Donör sayısının azlığında bir diğer faktörün aileler olduğunu belirten Prof. Dr. Gürbüz, naklin yapılabilmesi için beyin ölümü gerçekleşen ve kalbi hala çalışan hastaların yakınlarının olur vermesi gerektiğini vurguladı. Prof. Dr. Gürbüz, "Kadavradan kalp nakli yapılamaz. Bunun için kişi sağlıklıyken gönüllü olmakta ve bağışçı olduğuna dair kendisine bir belge verilmektedir. Ama o belge yeterli olmamaktadır. Çünkü kişinin beyin ölümü gerçekleştikten sonra devreye aileler giriyor. Aile fertlerinden onay çıkmayabiliyor. Bu da bağış oranını düşürüyor. Beyin ölümü gerçekleşen ve nakile uygun 100 kişiden sadece 25'i nakil hastasına dönebiliyor" dedi.
Bağış konusuna bakış açısında bölgesel farklılıklarında gözlemlendiğini kaydeden Prof. Dr. Gürbüz, yasal düzenlemelerin revize edilmesinin gerekliliğine vurgu yaptı. Prof. Dr. Gürbüz, "Aslında dünyada da durum aynı. Nakil sayıları fazla olmakta birlikte nakil bekleyen hasta sayısı çok çok daha fazla. Donör yetmiyor. Bu konuda daha fazla bilinçlenmemiz gerekiyor" diye konuştu.

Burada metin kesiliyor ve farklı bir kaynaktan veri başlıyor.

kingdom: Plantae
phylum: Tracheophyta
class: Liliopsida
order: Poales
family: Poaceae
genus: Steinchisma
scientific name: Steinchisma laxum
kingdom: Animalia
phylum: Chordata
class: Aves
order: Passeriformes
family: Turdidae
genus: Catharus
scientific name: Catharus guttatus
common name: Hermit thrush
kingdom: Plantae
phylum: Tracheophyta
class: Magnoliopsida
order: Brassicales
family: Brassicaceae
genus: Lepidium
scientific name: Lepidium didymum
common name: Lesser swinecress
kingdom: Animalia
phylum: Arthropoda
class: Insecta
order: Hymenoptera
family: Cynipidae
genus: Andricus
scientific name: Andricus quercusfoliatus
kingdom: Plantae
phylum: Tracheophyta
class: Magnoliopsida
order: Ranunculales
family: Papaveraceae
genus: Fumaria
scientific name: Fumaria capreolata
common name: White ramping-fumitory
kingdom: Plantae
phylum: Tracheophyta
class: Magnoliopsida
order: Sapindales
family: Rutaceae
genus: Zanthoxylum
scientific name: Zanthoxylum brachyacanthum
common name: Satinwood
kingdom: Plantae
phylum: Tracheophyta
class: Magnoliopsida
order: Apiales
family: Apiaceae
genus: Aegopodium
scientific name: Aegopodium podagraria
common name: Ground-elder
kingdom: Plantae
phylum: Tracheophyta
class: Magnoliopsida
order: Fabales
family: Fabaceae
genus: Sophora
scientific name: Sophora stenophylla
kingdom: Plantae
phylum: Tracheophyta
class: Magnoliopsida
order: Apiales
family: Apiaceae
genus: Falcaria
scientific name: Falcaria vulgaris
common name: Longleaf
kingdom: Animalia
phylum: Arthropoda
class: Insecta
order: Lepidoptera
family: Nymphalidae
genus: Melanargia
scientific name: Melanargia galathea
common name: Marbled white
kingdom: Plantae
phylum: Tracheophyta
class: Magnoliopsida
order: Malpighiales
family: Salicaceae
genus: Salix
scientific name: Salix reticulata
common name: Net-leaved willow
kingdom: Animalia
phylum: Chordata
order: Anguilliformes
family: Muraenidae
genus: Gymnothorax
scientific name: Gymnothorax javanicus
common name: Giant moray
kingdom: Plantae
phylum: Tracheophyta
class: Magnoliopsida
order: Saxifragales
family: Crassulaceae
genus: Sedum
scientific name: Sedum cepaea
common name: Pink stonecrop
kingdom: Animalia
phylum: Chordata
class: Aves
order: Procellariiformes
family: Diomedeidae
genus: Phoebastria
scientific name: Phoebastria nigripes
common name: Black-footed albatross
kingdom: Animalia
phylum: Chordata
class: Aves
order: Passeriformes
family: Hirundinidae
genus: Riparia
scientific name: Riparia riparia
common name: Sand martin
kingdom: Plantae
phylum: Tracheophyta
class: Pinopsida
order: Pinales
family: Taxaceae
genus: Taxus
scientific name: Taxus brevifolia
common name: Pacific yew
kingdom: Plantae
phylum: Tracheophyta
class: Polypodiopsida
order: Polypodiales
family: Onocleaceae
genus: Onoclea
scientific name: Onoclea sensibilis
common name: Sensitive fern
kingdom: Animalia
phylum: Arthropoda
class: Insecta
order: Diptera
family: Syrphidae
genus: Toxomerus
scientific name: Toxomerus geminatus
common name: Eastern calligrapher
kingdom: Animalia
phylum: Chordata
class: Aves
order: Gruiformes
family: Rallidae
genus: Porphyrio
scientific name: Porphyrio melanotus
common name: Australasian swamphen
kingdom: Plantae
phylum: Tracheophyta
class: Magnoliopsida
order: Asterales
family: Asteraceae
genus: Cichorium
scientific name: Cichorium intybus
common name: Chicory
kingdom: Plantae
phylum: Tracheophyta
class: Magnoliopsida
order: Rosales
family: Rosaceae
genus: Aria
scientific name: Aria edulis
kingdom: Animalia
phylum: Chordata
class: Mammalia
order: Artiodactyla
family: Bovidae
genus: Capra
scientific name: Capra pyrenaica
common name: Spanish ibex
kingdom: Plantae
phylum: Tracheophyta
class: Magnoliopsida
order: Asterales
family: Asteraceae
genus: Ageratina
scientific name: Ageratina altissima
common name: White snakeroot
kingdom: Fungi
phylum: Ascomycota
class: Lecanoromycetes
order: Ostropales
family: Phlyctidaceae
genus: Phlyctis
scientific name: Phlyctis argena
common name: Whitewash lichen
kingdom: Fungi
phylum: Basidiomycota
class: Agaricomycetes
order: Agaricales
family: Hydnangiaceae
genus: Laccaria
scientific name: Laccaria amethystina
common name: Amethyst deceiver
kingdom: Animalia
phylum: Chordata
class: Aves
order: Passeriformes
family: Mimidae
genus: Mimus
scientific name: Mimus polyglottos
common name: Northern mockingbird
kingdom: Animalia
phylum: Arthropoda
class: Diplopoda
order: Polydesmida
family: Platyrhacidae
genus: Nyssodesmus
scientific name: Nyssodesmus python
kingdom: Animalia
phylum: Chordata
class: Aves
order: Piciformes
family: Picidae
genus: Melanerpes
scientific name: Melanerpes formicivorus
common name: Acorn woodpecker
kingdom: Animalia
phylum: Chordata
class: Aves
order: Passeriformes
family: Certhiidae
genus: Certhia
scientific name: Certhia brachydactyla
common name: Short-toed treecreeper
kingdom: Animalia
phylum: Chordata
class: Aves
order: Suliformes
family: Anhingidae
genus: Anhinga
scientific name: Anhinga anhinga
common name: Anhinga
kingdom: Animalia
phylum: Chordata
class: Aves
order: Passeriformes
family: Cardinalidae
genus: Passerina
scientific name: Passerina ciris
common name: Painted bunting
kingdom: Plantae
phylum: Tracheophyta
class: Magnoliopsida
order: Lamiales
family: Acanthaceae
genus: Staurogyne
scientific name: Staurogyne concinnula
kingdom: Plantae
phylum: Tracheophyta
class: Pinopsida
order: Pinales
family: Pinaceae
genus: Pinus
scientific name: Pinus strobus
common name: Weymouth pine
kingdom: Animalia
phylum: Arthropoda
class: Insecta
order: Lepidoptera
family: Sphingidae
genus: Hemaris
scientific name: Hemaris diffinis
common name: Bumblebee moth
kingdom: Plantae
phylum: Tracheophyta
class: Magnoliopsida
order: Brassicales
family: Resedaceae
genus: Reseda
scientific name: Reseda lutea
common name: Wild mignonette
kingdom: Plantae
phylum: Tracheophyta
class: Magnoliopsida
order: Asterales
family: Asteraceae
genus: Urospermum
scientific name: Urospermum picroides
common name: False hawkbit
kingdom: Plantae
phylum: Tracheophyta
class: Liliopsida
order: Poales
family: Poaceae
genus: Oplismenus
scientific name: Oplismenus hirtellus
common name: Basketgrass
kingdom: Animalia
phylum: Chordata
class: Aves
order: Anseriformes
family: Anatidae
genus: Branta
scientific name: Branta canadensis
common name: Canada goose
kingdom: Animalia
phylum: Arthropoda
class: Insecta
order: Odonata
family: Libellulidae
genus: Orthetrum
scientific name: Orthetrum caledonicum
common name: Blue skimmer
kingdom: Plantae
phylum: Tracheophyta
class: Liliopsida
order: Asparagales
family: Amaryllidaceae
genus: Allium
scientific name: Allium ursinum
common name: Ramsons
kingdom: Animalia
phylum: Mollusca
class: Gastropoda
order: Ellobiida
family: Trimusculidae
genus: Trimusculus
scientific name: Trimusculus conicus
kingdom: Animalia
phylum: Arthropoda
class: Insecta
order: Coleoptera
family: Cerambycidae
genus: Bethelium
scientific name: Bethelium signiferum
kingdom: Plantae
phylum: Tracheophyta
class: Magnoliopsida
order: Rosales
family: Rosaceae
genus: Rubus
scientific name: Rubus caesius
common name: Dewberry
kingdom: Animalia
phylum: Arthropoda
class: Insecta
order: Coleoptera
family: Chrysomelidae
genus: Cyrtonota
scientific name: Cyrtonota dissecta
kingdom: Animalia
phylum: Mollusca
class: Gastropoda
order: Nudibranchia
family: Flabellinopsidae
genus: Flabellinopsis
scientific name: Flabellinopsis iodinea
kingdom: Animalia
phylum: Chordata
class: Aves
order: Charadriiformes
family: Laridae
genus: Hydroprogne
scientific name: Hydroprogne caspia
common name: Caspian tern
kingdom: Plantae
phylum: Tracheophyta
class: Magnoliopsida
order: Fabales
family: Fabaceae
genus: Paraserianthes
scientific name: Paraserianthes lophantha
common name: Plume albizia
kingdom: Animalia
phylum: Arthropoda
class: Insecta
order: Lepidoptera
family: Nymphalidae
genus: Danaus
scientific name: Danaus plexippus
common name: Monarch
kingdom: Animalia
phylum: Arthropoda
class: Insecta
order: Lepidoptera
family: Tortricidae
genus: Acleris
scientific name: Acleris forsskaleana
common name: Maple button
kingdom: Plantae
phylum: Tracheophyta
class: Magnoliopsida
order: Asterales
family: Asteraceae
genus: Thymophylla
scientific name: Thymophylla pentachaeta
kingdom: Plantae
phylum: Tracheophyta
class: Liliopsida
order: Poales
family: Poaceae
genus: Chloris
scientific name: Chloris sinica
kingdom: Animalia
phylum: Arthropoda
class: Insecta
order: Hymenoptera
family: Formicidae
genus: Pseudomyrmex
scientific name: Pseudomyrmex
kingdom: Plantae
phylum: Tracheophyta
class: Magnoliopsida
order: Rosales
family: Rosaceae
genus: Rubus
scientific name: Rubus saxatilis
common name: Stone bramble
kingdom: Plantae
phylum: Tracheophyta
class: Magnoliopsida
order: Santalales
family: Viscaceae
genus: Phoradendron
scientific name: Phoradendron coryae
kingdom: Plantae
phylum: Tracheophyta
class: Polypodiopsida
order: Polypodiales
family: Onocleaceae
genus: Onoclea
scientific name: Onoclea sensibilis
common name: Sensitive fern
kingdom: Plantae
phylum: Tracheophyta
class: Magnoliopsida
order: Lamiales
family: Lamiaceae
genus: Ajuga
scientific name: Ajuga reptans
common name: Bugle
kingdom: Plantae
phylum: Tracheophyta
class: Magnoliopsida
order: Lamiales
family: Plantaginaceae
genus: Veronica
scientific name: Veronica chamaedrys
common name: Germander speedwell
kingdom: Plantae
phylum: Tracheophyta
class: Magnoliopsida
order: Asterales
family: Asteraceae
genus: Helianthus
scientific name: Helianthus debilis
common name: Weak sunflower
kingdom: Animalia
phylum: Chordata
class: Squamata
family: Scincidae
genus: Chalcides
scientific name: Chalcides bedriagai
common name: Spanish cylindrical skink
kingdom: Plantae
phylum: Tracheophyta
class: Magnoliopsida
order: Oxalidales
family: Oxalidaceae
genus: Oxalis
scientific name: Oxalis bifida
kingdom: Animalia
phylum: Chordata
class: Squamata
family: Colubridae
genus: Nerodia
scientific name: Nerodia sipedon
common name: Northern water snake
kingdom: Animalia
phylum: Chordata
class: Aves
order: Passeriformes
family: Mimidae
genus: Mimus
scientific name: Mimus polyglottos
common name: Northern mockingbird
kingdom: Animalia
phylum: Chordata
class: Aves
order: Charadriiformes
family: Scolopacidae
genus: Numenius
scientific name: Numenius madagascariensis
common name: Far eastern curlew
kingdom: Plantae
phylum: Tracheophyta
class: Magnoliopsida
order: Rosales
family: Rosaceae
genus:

Tıbbın bu sürece müdahale edebilecek çözüm yolları geliştirdiğine de işaret eden Prof. Dr. Gürbüz, kalp pompası denilen bir cihazla nakil hastasının yaşam süresine ve kalitesine katkıda bulunulduğunu ifade etti. Prof. Dr. Gürbüz, "Tabii ki önce ilaç tedavisi uygulanıyor. İlaç tedavisinin yetmediği noktada mekanik destek sistemleri dediğimiz cihazları hastalara monte ediyoruz. Bu cihazlar kalıcı olabiliyor ya da kalp bulununcaya kadar hasta bu cihazla yaşayabiliyor. Kalp pompası dediğimiz cihaz kalbin yerine geçebilecek özelliğe sahip. Bunu hastalara takarak hem tedaviye destek olunuyor, hem de yaşam süresine katkı sağlanıyor. Bu sürede de uygun organ çıkabiliyor. Bu cihazlardan 4-5 yıl destek alarak yaşayan hastalarımız var. Bataryası ve çantasıyla hasta kalbini elinde taşıyor" dedi.